The study results suggested that mazdutide was superior compared with dulaglutide for glycaemic control, and mazdutide also showed multiple cardiometabolic benefits in T2D patients including weight loss, blood lipid, blood pressure, serum uric acid, liver enzymes, etc.

DREAMS-2 (ClinicalTrials.gov, NCT05606913) is a multi-center, randomized Phase III clinical study to compare the efficacy and safety of mazdutide and dulaglutide in Chinese subjects with T2D who have inadequate glycemic control with metformin monotherapy or combination therapy of metformin with other oral drugs. The study enrolled 731 subjects to receive either mazdutide 4.0 mg, mazdutide 6.0 mg or dulaglutide 1.5 mg for 28 weeks. The primary endpoint was the change from baseline to week 28 in glycated hemoglobin (HbA1c) levels. The study used a non-inferiority design, and further superiority testing was performed after non-inferiority was achieved.

The primary endpoint was successfully met , showing a robust glucose-lowering efficacy of mazdutide. After 28 weeks of treatment, mazdutide 4.0 mg and mazdutide 6.0 mg showed non-inferiority to dulaglutide 1.5 mg in terms of improvement in HbA1c level from baseline. Based on these results, the superiority test was further performed, and both mazdutide 4.0 mg and 6.0 mg achieved superiority to dulaglutide 1.5 mg.

The key secondary endpoints showed mazdutide’s superior benefits in both glucose-lowering and weight loss. Statistical superiority was achieved in the following endpoints in both mazdutide 4.0 mg and mazdutide 6.0 mg groups after 28 weeks of treatment, including the change from baseline in HbA1c (superiority), percent change from baseline in body weight, proportion of subjects with HbA1c less than 7.0% and weight loss of greater than 5%, and proportion of subjects with HbA1c less than 7.0%.

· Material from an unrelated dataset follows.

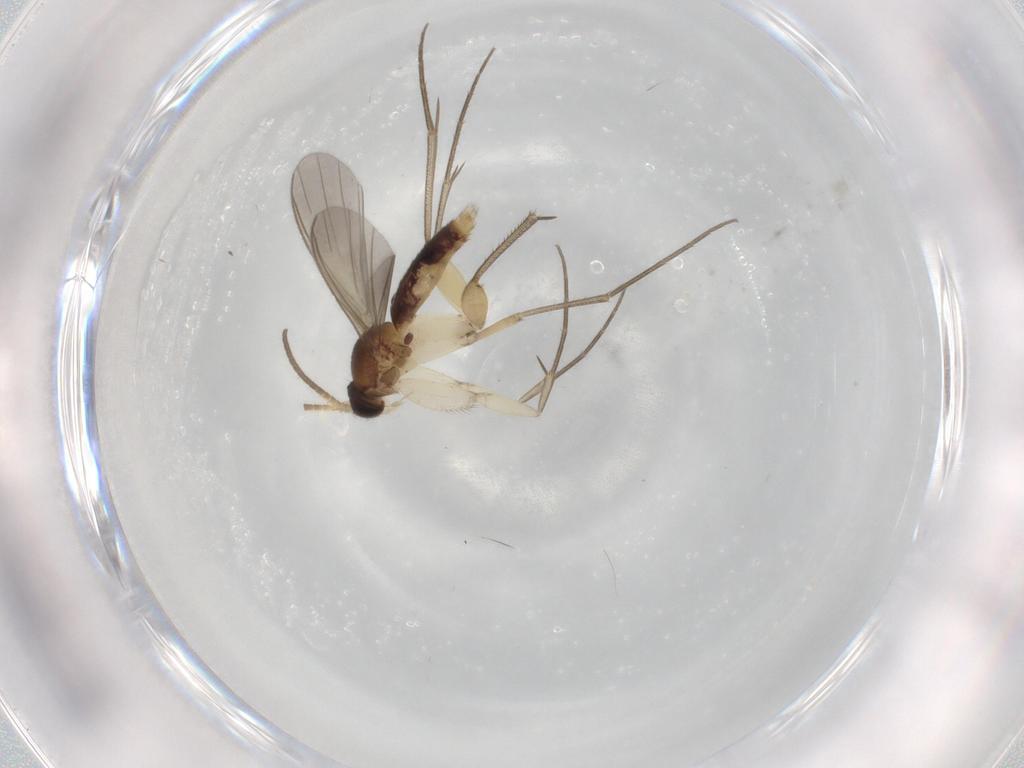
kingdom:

Mazdutide showed comprehensive benefits beyond glucose-lowering and weight loss in multiple cardiometabolic indicators (blood pressure, blood lipids, serum uric acid, and liver enzymes). Mazdutide also showed significant advantages compared with dulaglutide in various indicators, including the proportion of subjects with HbA1c less than 6.5%, changes in fasting blood glucose and seven-point fingerstick blood glucose from baseline, the proportion of subjects with body weight loss of greater than 5% and greater than 10%, absolute change in body weight from baseline, waist circumference, body mass index (BMI), systolic blood pressure (SBP), triglyceride (TG), serum uric acid (UA), alanine aminotransferase (ALT) and aspartate aminotransferase (AST), etc.

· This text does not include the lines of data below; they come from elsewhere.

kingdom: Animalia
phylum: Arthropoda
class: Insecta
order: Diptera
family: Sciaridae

Favorable safety and tolerability profile: i. Gastrointestinal adverse reactions were the most common adverse events, most were mild to moderate in severity , transient, and mainly occurred during the first 12-week titration period. ii. No severe hypoglycemia occurred; the incidence of moderate or severe hypoglycemia was comparable to that of dulaglutide; and the incidence of hypoglycemia was lower in indirect comparison to reported in registrational studies of other GLP-1 drugs. iii. No signal of increased cardiovascular risk throughout the treatment period, similar to dulaglutide. iv. The overall safety profile was consistent with that observed in previous clinical studies of mazdutide and no new safety signals observed.

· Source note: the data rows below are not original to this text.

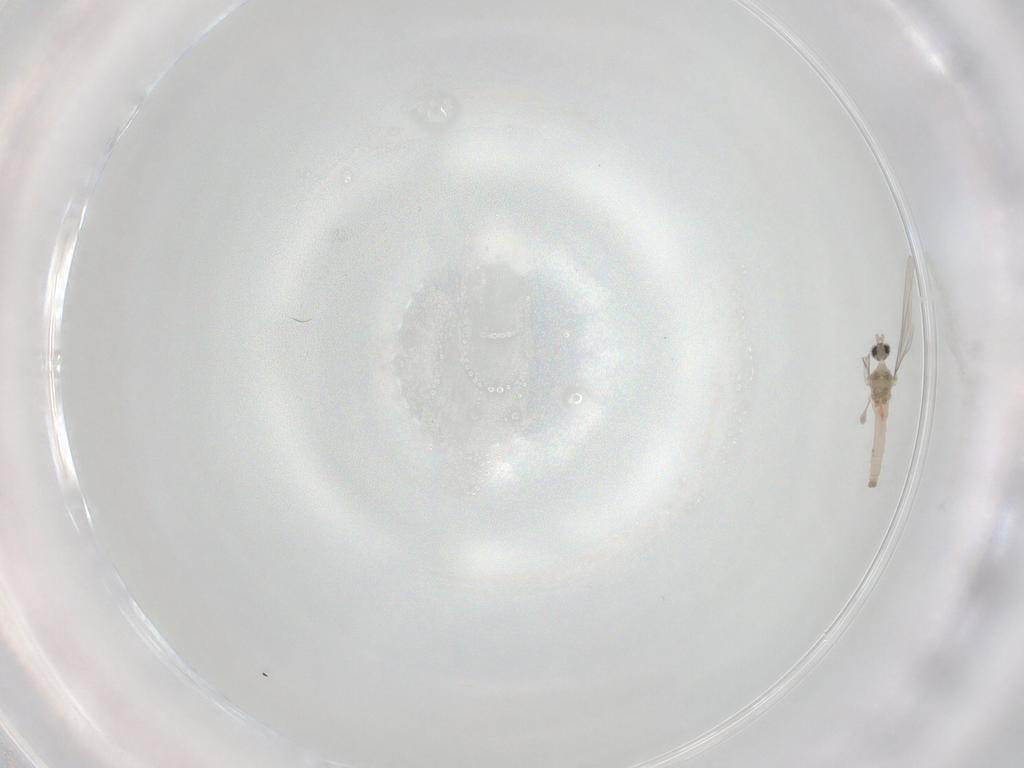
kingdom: Animalia
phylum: Arthropoda
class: Insecta
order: Diptera
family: Cecidomyiidae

Mazdutide is the first GLP-1R/GCGR dual agonist in the regulatory review status, with the first new drug application (NDA) for chronic weight management under review by the Center for Drug Evaluation (CDE) of the National Medical Products Administration (NMPA). DREAMS-2, as one of the registrational clinical studies of mazdutide, will provide high-quality evidence of mazdutide for Chinese population with T2D. Innovent plans to read out the results of another DREAMS-1 Phase III clinical study in mid-2024 and submit to the CDE an NDA for the treatment of T2D with mazdutide. Detailed data from the DREAMS-1 and DREAMS-2 studies will be further analyzed and published at academic congresses or in clinical journals.